### Passage choisi
◇ ◇ ◇ ◇ ◇
14      Le 30 mai 2003, LMN a présenté une demande en nullité de la marque communautaire LAST MINUTE TOUR sur le fondement des dispositions combinées de l’article 8, paragraphe 4, et de l’article 52, paragraphe 1, sous c), du règlement n° 40/94 (devenu article 53, paragraphe 1, sous c), du règlement n° 207/2009).

15      À l’appui de sa demande, LMN a soutenu que sa marque nationale antérieure non enregistrée LASTMINUTE.COM lui donnait, selon le droit du Royaume-Uni, applicable en raison du renvoi à cette législation opéré par l’article 8, paragraphe 4, du règlement n° 40/94, le droit d’interdire l’utilisation d’une marque plus récente et, partant, d’en obtenir l’annulation, en vertu de l’article 52, paragraphe 1, sous c), du règlement n° 40/94, pour les services relevant des classes 39 et 42 en rapport avec les vacances, les vols, l’hébergement, les week-ends d’évasion en ville, les distractions, les sorties, les locations, les achats, les autres services de voyages et de loisirs fournis en ligne ainsi que les publicités et promotions d’autres matériaux associés.

16      La demande visait à l’annulation de la marque communautaire pour tous les produits et services couverts par celle-ci, à l’exception des services de conception et de location de logiciels informatiques.

17      Par décision du 23 décembre 2005, la division d’annulation a accueilli la demande de LMN en annulation de la marque communautaire LAST MINUTE TOUR pour tous les services en cause relevant des classes 39 et 42, mais a rejeté cette demande pour les produits en cause relevant de la classe 16.
◇ ◇ ◇ ◇ ◇
### Extrait des données
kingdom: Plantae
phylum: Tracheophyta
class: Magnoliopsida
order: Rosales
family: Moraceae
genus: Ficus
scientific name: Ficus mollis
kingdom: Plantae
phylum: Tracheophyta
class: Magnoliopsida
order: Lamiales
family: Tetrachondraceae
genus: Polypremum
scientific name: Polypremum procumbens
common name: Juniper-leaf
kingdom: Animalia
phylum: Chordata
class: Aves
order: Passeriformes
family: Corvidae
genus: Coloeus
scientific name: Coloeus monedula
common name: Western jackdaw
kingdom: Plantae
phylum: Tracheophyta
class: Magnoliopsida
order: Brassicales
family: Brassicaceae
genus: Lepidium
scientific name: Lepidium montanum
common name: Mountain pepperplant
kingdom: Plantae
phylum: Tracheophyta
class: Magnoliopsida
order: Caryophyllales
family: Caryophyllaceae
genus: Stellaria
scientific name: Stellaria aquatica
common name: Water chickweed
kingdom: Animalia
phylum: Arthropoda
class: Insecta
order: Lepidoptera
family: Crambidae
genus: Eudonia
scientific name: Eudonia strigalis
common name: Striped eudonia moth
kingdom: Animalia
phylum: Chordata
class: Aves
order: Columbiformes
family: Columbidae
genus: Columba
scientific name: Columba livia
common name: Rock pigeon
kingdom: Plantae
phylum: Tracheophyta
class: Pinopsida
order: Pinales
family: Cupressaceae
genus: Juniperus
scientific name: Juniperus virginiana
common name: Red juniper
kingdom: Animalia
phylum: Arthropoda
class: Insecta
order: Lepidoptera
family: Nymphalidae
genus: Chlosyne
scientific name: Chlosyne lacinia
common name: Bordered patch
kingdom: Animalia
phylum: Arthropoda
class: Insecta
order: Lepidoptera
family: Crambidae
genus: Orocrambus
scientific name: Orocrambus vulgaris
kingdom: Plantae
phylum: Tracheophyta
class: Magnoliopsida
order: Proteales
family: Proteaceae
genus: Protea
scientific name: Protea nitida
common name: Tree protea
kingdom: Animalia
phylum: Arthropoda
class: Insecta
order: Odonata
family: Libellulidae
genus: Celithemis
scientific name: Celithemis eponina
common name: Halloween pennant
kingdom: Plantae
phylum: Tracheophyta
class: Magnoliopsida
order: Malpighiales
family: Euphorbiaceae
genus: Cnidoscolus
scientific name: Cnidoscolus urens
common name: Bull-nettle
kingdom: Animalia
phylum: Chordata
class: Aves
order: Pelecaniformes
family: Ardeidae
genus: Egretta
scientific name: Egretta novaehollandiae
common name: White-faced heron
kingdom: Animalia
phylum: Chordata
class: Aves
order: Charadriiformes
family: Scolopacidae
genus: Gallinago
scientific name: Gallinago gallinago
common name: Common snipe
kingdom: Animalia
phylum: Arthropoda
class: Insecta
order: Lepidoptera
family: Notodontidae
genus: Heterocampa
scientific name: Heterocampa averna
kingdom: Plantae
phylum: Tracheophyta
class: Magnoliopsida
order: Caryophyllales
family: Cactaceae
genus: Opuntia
◇ ◇ ◇ ◇ ◇
### Énoncé 1
Donnez tous les numéros de classes de produits ou de services cités dans le passage sur la marque LAST MINUTE TOUR.
### Énoncé 2
Poursuivez le passage sur la marque LAST MINUTE TOUR après sa dernière phrase.
Les lignes n'ont aucun lien avec le passage.

### Bonne réponse 1
39, 42 et 16

### Bonne réponse 2
18      La division d’annulation a décidé que, conformément à l’article 8, paragraphe 4, du règlement n° 40/94, LMN était titulaire, antérieurement au dépôt de la demande de marque communautaire, d’un droit sur le signe LASTMINUTE.COM, pour des services relevant des classes 39 et 42, dont la portée n’était pas seulement locale.

19      Selon le droit du Royaume-Uni, qui lui serait applicable, ce signe aurait donné à LMN le droit d’interdire l’utilisation d’une marque plus récente, dès lors qu’auraient été réunies les trois conditions de l’action de common law en usurpation d’appellation (action for passing off), à savoir la réputation des biens du demandeur à l’action (goodwill), une présentation de produits et de services trompeuse en ce sens que leur offre sous la marque communautaire LAST MINUTE TOUR aurait pu amener le public pertinent à en imputer l’origine commerciale à LMN (misrepresentation) ainsi qu’un préjudice commercial susceptible d’en résulter pour LMN.

20      À cet égard, la division d’annulation a d’abord retenu que LASTMINUTE.COM avait acquis au Royaume-Uni, depuis 1998, une réputation attestée par le budget promotionnel de la société, ses importants investissements publicitaires, les nombreux articles de presse consacrés au site Internet « lastminute.com » et le succès de l’introduction en bourse de la société. La division d’annulation a déduit de ces éléments que LMN avait acquis auprès du public concerné du Royaume-Uni une réputation considérable associée à son signe.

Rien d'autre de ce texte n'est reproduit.